Hand-built convention → UVM equivalent
component base with name + parent handle → uvm_component (new(name, parent), get_full_name()).
build() wave, top-down → build_phase (UVM even auto-recurses top-down for you).
connect() wave for sibling wiring → connect_phase; mailbox handles → TLM ports/exports.
run() with fork/join_none → run_phase, where UVM adds objections for clean end-of-test instead of the crude #delay.
Manual e.build(); e.connect(); e.run(); in top → run_test(), which walks all phases over the whole tree automatically.
Interview angle
"Why does UVM separate build_phase and connect_phase?" — answer from THIS lesson: connections need all endpoints to exist first.
"What is the parent argument in uvm_component::new for?" — tree membership and full-path names; you just implemented it in five lines.

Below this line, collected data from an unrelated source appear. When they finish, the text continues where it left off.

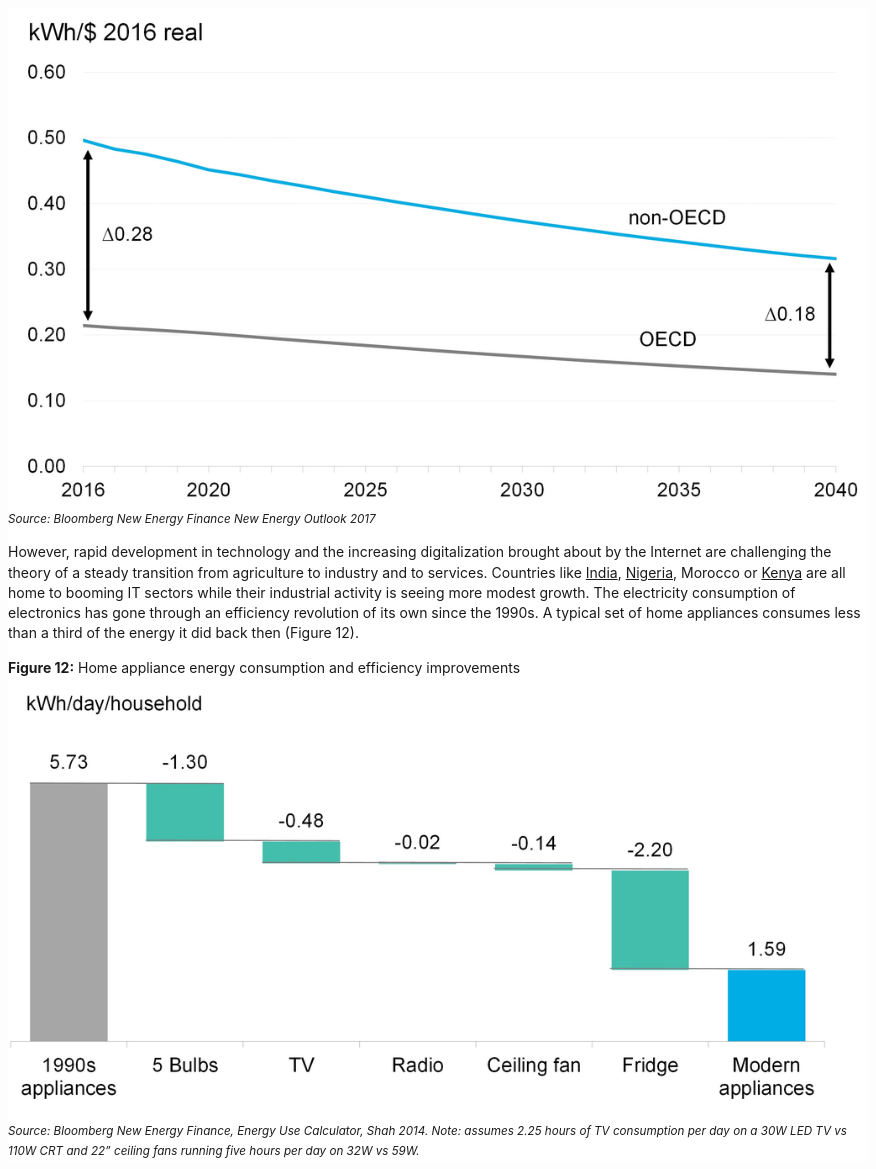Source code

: ![Figure](/assets/images/content/insights/energy-policy/CS2017_policy_fig11.jpg)
<small>*Source: Bloomberg New Energy Finance New Energy Outlook 2017*</small>

However, rapid development in technology and the increasing digitalization brought about by the Internet are challenging the theory of a steady transition from agriculture to industry and to services. Countries like [India](/en/country/india), [Nigeria](/en/country/nigeria), Morocco or [Kenya](/en/country/kenya) are all home to booming IT sectors while their industrial activity is seeing more modest growth. The electricity consumption of electronics has gone through an efficiency revolution of its own since the 1990s. A typical set of home appliances consumes less than a third of the energy it did back then (Figure 12).

**Figure 12:** Home appliance energy consumption and efficiency improvements
![Figure](/assets/images/content/insights/energy-policy/CS2017_policy_fig12.jpg)
<small>*Source: Bloomberg New Energy Finance, Energy Use Calculator, Shah 2014. Note: assumes 2.25 hours of TV consumption per day on a 30W LED TV vs 110W CRT and 22” ceiling fans running five hours per day on 32W vs 59W.*</small>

"Design a two-interface env" — second agent in env, one scoreboard comparing the two observed streams; the structure above scales directly.
Key takeaways
A testbench is a tree: env owns agents, agents own driver/monitor/generator; parents construct children.

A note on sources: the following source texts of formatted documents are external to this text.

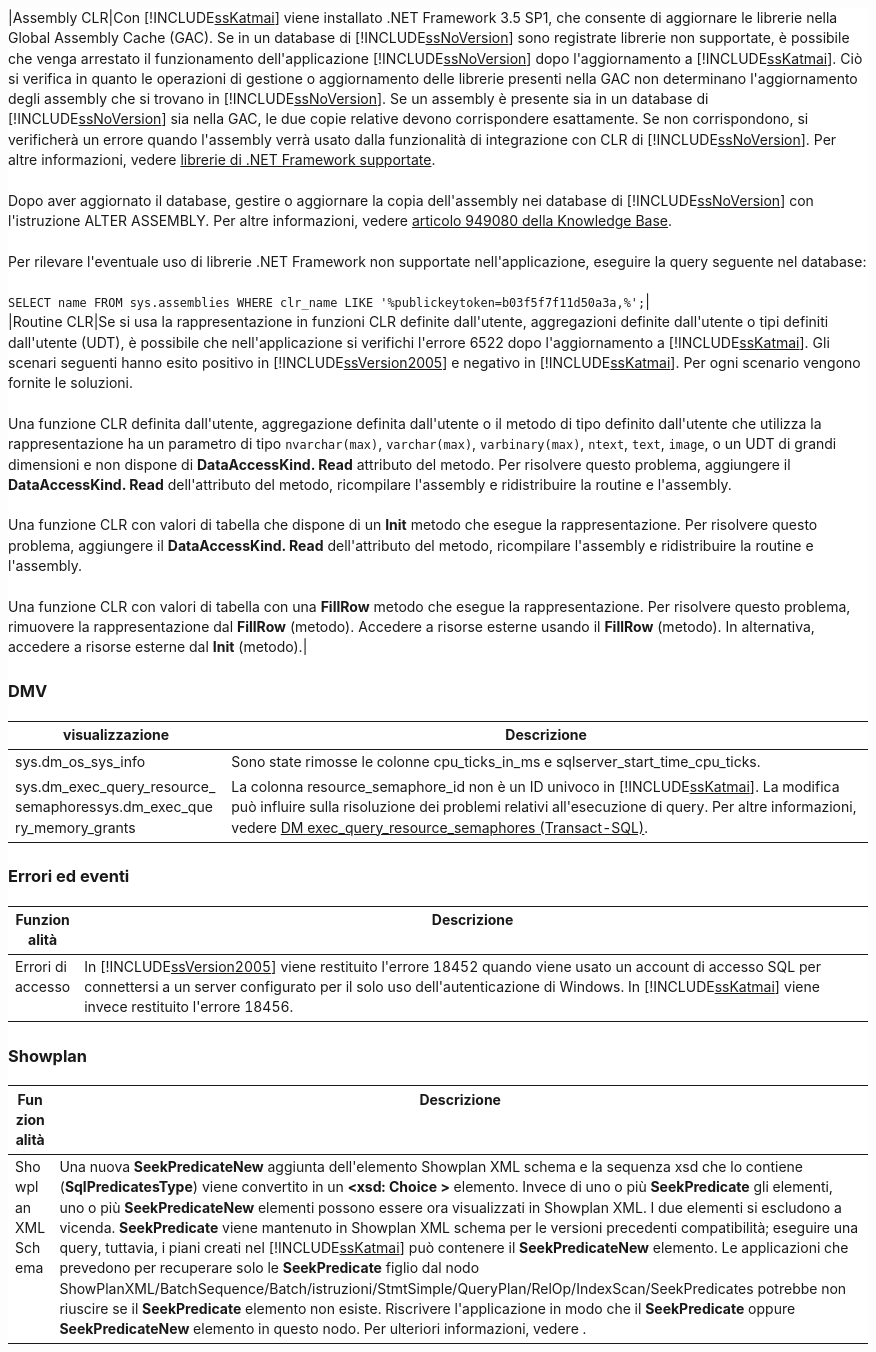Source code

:|Assembly CLR|Con [!INCLUDE[ssKatmai](../includes/sskatmai-md.md)] viene installato .NET Framework 3.5 SP1, che consente di aggiornare le librerie nella Global Assembly Cache (GAC). Se in un database di [!INCLUDE[ssNoVersion](../includes/ssnoversion-md.md)] sono registrate librerie non supportate, è possibile che venga arrestato il funzionamento dell'applicazione [!INCLUDE[ssNoVersion](../includes/ssnoversion-md.md)] dopo l'aggiornamento a [!INCLUDE[ssKatmai](../includes/sskatmai-md.md)]. Ciò si verifica in quanto le operazioni di gestione o aggiornamento delle librerie presenti nella GAC non determinano l'aggiornamento degli assembly che si trovano in [!INCLUDE[ssNoVersion](../includes/ssnoversion-md.md)]. Se un assembly è presente sia in un database di [!INCLUDE[ssNoVersion](../includes/ssnoversion-md.md)] sia nella GAC, le due copie relative devono corrispondere esattamente. Se non corrispondono, si verificherà un errore quando l'assembly verrà usato dalla funzionalità di integrazione con CLR di [!INCLUDE[ssNoVersion](../includes/ssnoversion-md.md)]. Per altre informazioni, vedere [librerie di .NET Framework supportate](../relational-databases/clr-integration/database-objects/supported-net-framework-libraries.md).<br /><br /> Dopo aver aggiornato il database, gestire o aggiornare la copia dell'assembly nei database di [!INCLUDE[ssNoVersion](../includes/ssnoversion-md.md)] con l'istruzione ALTER ASSEMBLY. Per altre informazioni, vedere [articolo 949080 della Knowledge Base](https://go.microsoft.com/fwlink/?LinkId=154563).<br /><br /> Per rilevare l'eventuale uso di librerie .NET Framework non supportate nell'applicazione, eseguire la query seguente nel database:<br /><br /> `SELECT name FROM sys.assemblies WHERE clr_name LIKE '%publickeytoken=b03f5f7f11d50a3a,%';`|  
|Routine CLR|Se si usa la rappresentazione in funzioni CLR definite dall'utente, aggregazioni definite dall'utente o tipi definiti dall'utente (UDT), è possibile che nell'applicazione si verifichi l'errore 6522 dopo l'aggiornamento a [!INCLUDE[ssKatmai](../includes/sskatmai-md.md)]. Gli scenari seguenti hanno esito positivo in [!INCLUDE[ssVersion2005](../includes/ssversion2005-md.md)] e negativo in [!INCLUDE[ssKatmai](../includes/sskatmai-md.md)]. Per ogni scenario vengono fornite le soluzioni.<br /><br /> Una funzione CLR definita dall'utente, aggregazione definita dall'utente o il metodo di tipo definito dall'utente che utilizza la rappresentazione ha un parametro di tipo `nvarchar(max)`, `varchar(max)`, `varbinary(max)`, `ntext`, `text`, `image`, o un UDT di grandi dimensioni e non dispone di  **DataAccessKind. Read** attributo del metodo. Per risolvere questo problema, aggiungere il **DataAccessKind. Read** dell'attributo del metodo, ricompilare l'assembly e ridistribuire la routine e l'assembly.<br /><br /> Una funzione CLR con valori di tabella che dispone di un **Init** metodo che esegue la rappresentazione. Per risolvere questo problema, aggiungere il **DataAccessKind. Read** dell'attributo del metodo, ricompilare l'assembly e ridistribuire la routine e l'assembly.<br /><br /> Una funzione CLR con valori di tabella con una **FillRow** metodo che esegue la rappresentazione. Per risolvere questo problema, rimuovere la rappresentazione dal **FillRow** (metodo). Accedere a risorse esterne usando il **FillRow** (metodo). In alternativa, accedere a risorse esterne dal **Init** (metodo).|  
  
### <a name="dynamic-management-views"></a>DMV  
  
|visualizzazione|Descrizione|  
|----------|-----------------|  
|sys.dm_os_sys_info|Sono state rimosse le colonne cpu_ticks_in_ms e sqlserver_start_time_cpu_ticks.|  
|sys.dm_exec_query_resource_semaphoressys.dm_exec_query_memory_grants|La colonna resource_semaphore_id non è un ID univoco in [!INCLUDE[ssKatmai](../includes/sskatmai-md.md)]. La modifica può influire sulla risoluzione dei problemi relativi all'esecuzione di query. Per altre informazioni, vedere [DM exec_query_resource_semaphores &#40;Transact-SQL&#41;](/sql/relational-databases/system-dynamic-management-views/sys-dm-exec-query-resource-semaphores-transact-sql).|  
  
### <a name="errors-and-events"></a>Errori ed eventi  
  
|Funzionalità|Descrizione|  
|-------------|-----------------|  
|Errori di accesso|In [!INCLUDE[ssVersion2005](../includes/ssversion2005-md.md)] viene restituito l'errore 18452 quando viene usato un account di accesso SQL per connettersi a un server configurato per il solo uso dell'autenticazione di Windows. In [!INCLUDE[ssKatmai](../includes/sskatmai-md.md)] viene invece restituito l'errore 18456.|  
  
### <a name="showplan"></a>Showplan  
  
|Funzionalità|Descrizione|  
|-------------|-----------------|  
|Showplan XML Schema|Una nuova **SeekPredicateNew** aggiunta dell'elemento Showplan XML schema e la sequenza xsd che lo contiene (**SqlPredicatesType**) viene convertito in un  **\<xsd: Choice >** elemento. Invece di uno o più **SeekPredicate** gli elementi, uno o più **SeekPredicateNew** elementi possono essere ora visualizzati in Showplan XML. I due elementi si escludono a vicenda. **SeekPredicate** viene mantenuto in Showplan XML schema per le versioni precedenti compatibilità; eseguire una query, tuttavia, i piani creati nel [!INCLUDE[ssKatmai](../includes/sskatmai-md.md)] può contenere il **SeekPredicateNew** elemento. Le applicazioni che prevedono per recuperare solo le **SeekPredicate** figlio dal nodo ShowPlanXML/BatchSequence/Batch/istruzioni/StmtSimple/QueryPlan/RelOp/IndexScan/SeekPredicates potrebbe non riuscire se il  **SeekPredicate** elemento non esiste. Riscrivere l'applicazione in modo che il **SeekPredicate** oppure **SeekPredicateNew** elemento in questo nodo. Per ulteriori informazioni, vedere .|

Phase waves — build, connect, run — guarantee nothing executes against a half-built hierarchy.
Name + parent handle gives every component a free hierarchical debug path.
Hand-rolling this once makes uvm_component, the phase system, and run_test() self-evident.
Common pitfalls
Wiring siblings inside constructors — order-dependent null handles the moment the env grows.
Starting run() before connect() completes everywhere — drivers read null mailboxes intermittently.
Forgetting the parent handle — full_name() collapses and log messages lose their source path.
Plain join on forever-running components — the env's run() never returns; daemons need join_none plus a real end-of-test.